Hunt for the word "convolution" across the entries below, copying each line that holds it.
⁂
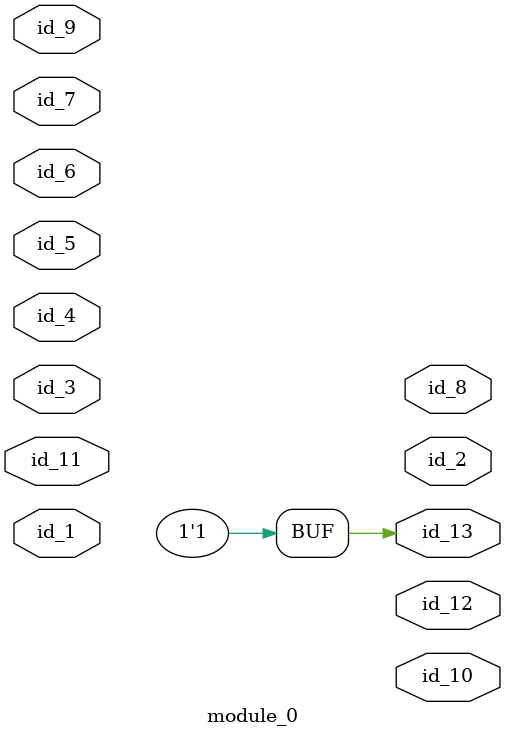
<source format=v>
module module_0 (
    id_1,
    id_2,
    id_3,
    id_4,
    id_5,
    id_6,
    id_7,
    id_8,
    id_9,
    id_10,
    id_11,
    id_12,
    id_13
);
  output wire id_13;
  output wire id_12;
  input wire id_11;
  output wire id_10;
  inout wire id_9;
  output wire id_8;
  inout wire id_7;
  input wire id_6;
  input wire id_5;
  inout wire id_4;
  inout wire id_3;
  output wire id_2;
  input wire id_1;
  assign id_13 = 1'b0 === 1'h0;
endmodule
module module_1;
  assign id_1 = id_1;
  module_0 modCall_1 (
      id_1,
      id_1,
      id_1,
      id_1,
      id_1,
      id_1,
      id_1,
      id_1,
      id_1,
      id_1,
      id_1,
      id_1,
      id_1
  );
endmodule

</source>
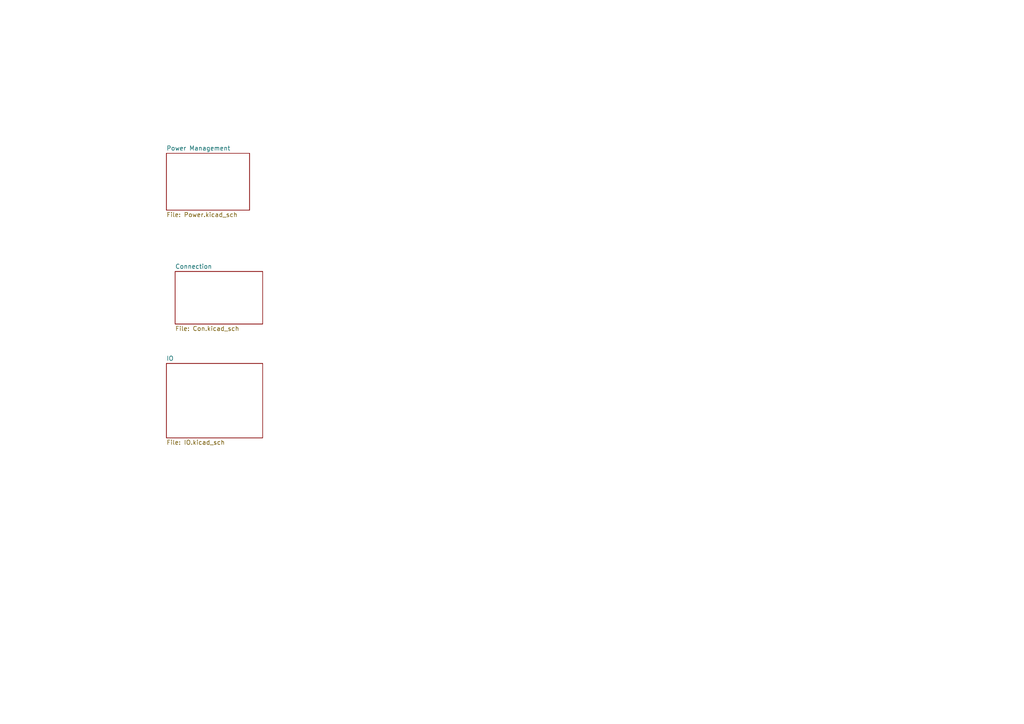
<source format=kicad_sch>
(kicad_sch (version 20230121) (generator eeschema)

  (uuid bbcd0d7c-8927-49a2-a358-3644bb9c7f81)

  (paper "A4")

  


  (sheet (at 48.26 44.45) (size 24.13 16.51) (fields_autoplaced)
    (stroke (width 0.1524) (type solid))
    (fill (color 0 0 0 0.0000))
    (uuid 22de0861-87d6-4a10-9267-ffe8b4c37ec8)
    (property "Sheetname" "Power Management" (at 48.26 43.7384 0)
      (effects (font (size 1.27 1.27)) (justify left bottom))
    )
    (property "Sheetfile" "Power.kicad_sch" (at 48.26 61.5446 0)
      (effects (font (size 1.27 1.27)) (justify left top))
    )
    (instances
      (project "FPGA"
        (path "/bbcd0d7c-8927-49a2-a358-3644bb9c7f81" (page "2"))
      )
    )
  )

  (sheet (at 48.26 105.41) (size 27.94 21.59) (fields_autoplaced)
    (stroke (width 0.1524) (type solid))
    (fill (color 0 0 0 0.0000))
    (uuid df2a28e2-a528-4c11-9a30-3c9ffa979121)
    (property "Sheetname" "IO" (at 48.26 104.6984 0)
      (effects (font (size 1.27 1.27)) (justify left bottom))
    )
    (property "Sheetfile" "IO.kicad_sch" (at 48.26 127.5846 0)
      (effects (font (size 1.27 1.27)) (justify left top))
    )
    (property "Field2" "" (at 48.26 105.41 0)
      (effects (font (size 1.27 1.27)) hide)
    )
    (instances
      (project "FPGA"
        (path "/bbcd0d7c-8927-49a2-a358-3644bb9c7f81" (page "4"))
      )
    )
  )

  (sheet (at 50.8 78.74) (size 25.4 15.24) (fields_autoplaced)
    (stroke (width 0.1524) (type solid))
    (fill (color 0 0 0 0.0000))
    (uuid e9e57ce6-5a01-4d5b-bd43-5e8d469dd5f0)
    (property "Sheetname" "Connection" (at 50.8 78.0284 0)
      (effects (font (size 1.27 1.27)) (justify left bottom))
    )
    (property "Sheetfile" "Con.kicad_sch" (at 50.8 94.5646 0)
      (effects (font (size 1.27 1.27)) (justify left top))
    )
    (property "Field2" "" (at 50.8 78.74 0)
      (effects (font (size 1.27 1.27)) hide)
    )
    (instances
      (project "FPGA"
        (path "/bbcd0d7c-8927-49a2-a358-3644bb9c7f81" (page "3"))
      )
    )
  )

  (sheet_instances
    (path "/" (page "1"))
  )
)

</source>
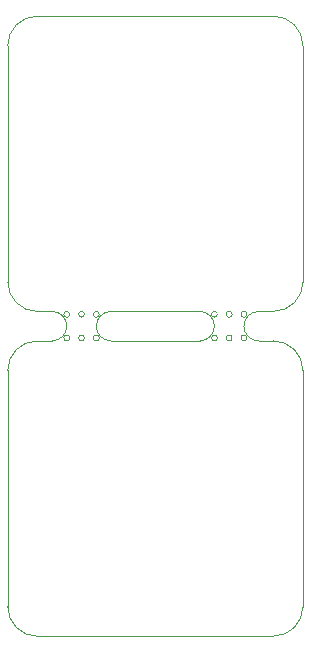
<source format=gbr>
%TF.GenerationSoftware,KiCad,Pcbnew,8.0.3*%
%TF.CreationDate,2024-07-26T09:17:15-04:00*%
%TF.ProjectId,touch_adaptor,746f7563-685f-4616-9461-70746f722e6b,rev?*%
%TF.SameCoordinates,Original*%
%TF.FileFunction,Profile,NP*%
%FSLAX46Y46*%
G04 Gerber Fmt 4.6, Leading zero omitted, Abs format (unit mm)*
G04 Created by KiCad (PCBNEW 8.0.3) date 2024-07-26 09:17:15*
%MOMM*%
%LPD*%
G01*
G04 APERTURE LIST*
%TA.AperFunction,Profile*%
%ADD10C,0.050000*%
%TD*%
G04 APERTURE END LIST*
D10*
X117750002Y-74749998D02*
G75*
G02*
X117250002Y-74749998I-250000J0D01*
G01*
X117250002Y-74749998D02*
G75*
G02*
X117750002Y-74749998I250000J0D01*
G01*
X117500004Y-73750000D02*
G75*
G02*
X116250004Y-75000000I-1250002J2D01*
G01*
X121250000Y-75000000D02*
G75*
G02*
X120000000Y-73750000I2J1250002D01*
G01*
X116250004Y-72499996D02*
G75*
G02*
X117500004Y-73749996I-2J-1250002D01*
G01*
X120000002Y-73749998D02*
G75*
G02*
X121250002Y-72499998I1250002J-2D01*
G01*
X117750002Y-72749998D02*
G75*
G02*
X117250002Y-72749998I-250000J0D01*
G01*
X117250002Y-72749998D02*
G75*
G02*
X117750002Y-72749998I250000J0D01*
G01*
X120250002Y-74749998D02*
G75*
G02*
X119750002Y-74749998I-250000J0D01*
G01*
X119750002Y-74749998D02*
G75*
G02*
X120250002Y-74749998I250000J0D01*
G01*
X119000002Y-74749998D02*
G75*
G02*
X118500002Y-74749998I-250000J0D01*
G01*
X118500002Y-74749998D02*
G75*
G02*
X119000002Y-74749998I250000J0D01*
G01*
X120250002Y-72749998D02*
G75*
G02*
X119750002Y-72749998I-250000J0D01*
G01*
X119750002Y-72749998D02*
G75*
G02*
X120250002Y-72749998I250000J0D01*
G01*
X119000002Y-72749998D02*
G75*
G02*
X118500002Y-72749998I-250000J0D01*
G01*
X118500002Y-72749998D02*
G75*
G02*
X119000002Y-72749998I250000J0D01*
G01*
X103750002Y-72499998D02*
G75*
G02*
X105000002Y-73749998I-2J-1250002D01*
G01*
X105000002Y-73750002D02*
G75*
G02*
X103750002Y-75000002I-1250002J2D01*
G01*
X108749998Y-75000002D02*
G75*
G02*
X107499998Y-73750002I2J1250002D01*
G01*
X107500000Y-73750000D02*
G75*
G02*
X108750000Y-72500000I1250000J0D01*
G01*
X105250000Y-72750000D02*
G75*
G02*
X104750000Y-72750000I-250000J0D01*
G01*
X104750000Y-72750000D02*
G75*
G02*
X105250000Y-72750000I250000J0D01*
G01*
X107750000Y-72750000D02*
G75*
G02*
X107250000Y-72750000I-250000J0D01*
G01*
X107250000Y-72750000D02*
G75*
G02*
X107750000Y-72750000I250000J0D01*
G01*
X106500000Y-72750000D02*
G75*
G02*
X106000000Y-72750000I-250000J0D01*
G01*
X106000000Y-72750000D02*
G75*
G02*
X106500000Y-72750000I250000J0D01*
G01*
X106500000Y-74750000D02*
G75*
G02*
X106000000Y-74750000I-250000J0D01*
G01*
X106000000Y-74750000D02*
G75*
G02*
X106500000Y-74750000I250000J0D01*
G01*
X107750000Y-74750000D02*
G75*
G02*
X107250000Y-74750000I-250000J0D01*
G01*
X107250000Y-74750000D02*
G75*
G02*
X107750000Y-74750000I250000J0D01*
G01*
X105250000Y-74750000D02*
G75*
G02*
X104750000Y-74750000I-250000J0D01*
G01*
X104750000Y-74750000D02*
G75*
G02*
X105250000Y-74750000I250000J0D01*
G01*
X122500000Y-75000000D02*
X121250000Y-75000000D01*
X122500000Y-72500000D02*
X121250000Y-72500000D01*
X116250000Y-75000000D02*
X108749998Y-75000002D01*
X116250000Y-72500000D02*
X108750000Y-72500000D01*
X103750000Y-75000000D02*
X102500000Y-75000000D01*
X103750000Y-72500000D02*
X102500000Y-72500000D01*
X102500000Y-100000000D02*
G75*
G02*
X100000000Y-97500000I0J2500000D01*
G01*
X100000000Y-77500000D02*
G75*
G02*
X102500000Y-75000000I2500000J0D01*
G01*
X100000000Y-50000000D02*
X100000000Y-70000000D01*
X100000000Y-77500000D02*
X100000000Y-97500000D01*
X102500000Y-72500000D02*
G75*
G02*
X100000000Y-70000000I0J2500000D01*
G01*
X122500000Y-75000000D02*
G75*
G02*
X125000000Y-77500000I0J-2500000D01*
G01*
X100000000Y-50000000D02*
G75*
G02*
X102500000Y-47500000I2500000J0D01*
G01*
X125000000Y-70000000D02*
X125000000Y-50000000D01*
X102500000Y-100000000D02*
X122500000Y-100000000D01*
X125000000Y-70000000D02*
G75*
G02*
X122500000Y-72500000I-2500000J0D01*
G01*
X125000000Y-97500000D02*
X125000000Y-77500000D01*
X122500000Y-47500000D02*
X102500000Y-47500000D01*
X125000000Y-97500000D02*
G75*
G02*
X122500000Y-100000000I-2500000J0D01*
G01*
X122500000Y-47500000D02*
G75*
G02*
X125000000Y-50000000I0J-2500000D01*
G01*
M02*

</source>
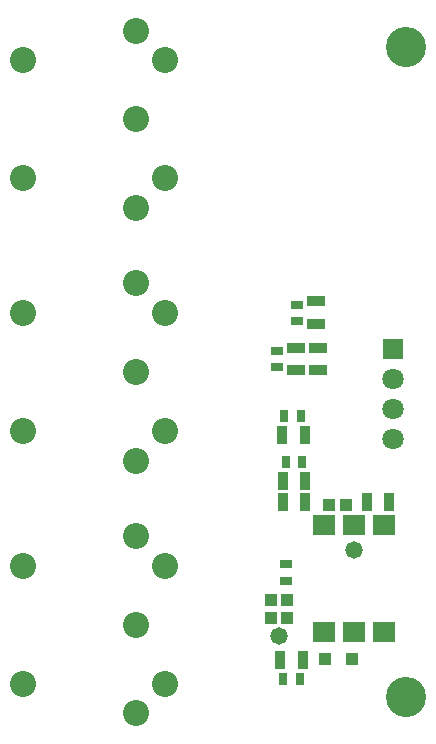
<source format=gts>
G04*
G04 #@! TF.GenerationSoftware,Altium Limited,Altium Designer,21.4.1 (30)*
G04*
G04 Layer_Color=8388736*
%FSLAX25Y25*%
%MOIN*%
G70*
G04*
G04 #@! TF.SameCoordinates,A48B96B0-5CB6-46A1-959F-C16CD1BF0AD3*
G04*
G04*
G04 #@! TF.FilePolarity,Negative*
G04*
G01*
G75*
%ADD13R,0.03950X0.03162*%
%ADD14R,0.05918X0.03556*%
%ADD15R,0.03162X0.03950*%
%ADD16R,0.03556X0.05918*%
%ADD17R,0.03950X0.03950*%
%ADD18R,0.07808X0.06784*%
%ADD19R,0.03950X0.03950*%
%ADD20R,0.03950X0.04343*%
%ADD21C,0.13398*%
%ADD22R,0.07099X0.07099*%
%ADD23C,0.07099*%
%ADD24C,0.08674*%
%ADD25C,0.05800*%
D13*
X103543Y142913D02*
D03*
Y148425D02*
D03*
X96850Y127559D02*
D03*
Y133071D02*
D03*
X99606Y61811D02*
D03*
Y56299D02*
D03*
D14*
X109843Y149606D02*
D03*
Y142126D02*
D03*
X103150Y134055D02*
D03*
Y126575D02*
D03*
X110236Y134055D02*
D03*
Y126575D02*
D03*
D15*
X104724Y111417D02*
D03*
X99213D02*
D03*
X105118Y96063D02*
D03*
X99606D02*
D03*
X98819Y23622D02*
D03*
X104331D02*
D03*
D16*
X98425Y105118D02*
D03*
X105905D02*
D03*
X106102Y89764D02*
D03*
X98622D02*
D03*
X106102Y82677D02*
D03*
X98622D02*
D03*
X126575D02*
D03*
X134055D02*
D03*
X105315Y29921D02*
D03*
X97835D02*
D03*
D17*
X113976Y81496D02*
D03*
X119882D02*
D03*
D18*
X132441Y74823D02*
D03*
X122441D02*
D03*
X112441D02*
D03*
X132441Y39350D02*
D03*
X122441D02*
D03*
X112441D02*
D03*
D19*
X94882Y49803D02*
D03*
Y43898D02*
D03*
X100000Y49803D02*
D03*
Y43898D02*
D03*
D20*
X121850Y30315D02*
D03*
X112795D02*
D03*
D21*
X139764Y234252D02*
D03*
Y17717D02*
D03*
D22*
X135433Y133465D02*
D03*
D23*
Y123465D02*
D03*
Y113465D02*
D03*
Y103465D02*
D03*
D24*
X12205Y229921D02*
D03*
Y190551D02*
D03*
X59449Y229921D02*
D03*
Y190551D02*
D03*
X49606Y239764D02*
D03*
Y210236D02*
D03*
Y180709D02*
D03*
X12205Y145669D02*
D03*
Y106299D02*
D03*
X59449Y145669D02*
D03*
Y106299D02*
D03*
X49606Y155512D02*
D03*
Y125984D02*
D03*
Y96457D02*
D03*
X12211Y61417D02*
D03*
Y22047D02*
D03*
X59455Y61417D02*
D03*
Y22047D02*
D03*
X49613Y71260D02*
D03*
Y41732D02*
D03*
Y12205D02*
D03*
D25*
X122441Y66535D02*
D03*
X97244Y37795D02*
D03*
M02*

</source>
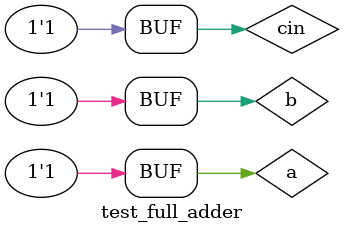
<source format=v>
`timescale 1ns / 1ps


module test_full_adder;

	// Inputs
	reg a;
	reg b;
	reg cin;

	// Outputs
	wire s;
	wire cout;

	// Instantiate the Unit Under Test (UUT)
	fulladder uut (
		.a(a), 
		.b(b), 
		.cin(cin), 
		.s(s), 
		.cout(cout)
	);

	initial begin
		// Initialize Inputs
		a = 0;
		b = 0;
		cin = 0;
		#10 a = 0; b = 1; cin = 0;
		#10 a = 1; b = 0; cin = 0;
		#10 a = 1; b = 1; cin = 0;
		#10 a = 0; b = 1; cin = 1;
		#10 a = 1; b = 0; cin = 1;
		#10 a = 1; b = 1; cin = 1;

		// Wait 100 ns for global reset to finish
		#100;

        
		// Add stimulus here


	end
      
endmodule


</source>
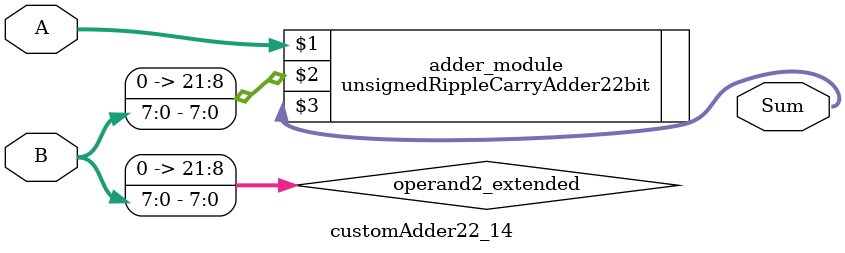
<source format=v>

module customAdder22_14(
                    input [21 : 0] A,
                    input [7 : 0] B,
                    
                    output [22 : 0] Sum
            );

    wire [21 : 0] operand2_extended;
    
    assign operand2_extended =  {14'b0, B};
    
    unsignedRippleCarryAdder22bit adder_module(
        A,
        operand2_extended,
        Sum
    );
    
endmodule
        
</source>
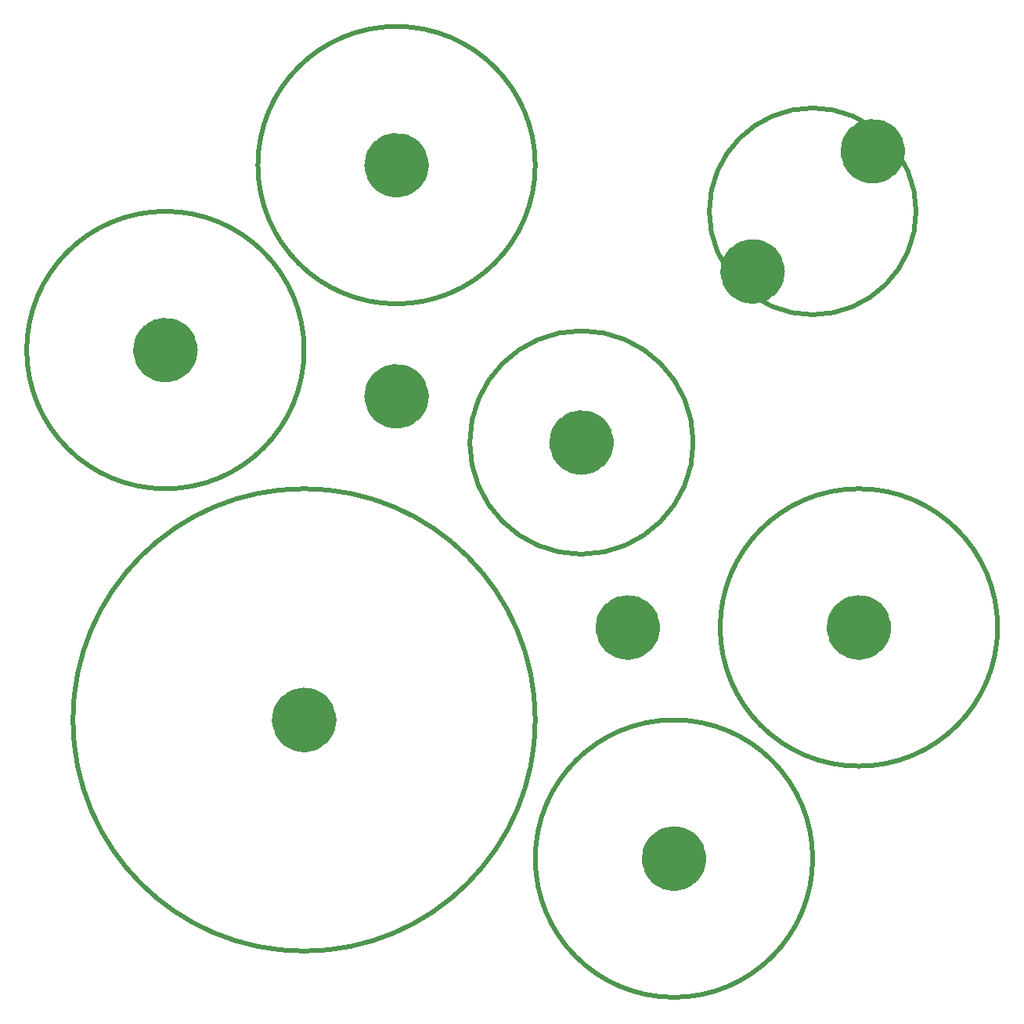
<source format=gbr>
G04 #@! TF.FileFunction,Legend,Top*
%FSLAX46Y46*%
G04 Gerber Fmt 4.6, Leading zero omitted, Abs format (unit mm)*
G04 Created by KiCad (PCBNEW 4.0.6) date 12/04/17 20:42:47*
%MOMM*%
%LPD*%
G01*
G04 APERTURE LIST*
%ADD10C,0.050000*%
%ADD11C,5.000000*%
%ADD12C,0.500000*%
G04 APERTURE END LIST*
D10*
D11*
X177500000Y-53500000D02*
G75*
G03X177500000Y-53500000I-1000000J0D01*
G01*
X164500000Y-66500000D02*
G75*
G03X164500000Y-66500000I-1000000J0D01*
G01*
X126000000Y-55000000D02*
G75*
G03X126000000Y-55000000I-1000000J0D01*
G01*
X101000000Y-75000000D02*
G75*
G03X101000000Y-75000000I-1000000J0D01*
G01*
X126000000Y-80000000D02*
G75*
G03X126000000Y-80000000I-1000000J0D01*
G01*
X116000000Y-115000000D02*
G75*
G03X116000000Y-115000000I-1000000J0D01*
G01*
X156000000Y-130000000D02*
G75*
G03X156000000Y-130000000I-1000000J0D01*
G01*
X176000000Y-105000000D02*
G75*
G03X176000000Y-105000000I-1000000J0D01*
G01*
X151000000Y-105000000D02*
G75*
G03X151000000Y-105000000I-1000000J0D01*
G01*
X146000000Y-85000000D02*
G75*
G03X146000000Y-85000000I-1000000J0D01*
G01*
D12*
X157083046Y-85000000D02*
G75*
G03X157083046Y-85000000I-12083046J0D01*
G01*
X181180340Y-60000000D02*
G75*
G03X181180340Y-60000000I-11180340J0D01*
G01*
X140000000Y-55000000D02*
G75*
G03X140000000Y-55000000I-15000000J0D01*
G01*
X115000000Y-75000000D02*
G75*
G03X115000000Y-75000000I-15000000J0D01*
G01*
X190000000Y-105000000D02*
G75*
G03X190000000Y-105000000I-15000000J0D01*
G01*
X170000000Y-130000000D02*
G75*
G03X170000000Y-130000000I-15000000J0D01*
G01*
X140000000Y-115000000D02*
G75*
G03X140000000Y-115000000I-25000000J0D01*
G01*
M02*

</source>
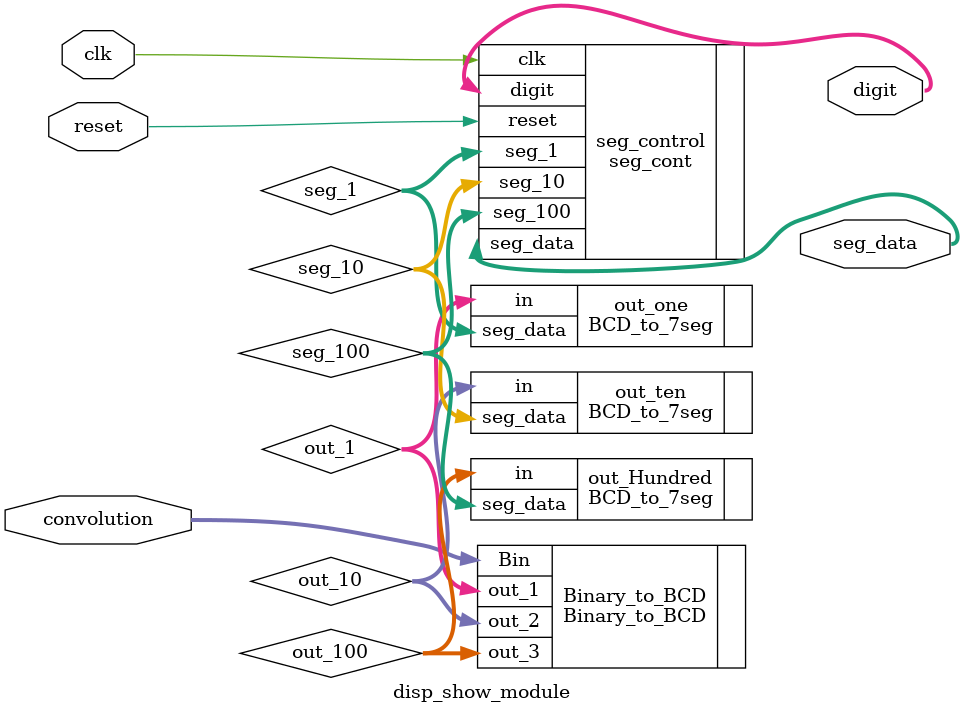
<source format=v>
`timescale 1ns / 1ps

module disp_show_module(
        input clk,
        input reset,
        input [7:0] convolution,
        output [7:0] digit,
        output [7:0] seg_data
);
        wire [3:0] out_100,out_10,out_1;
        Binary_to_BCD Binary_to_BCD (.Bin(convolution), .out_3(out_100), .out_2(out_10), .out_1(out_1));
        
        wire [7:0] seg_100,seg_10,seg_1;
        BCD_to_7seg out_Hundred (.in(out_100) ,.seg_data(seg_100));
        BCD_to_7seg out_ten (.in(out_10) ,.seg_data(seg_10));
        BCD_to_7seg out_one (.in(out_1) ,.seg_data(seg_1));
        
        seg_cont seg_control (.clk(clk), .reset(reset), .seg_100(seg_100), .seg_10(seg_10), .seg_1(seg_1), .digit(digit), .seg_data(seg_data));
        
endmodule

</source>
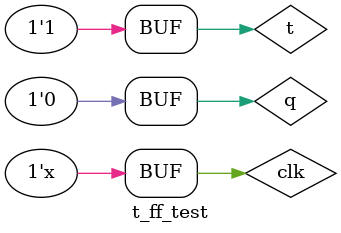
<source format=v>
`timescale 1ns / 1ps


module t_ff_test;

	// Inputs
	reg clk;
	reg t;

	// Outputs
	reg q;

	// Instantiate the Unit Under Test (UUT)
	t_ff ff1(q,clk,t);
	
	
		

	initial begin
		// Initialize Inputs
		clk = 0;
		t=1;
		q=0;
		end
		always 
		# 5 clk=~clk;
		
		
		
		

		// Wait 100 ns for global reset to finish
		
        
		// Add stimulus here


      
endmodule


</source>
⁂
- RESULT OF THE TASK
        input [7:0] convolution,
        Binary_to_BCD Binary_to_BCD (.Bin(convolution), .out_3(out_100), .out_2(out_10), .out_1(out_1));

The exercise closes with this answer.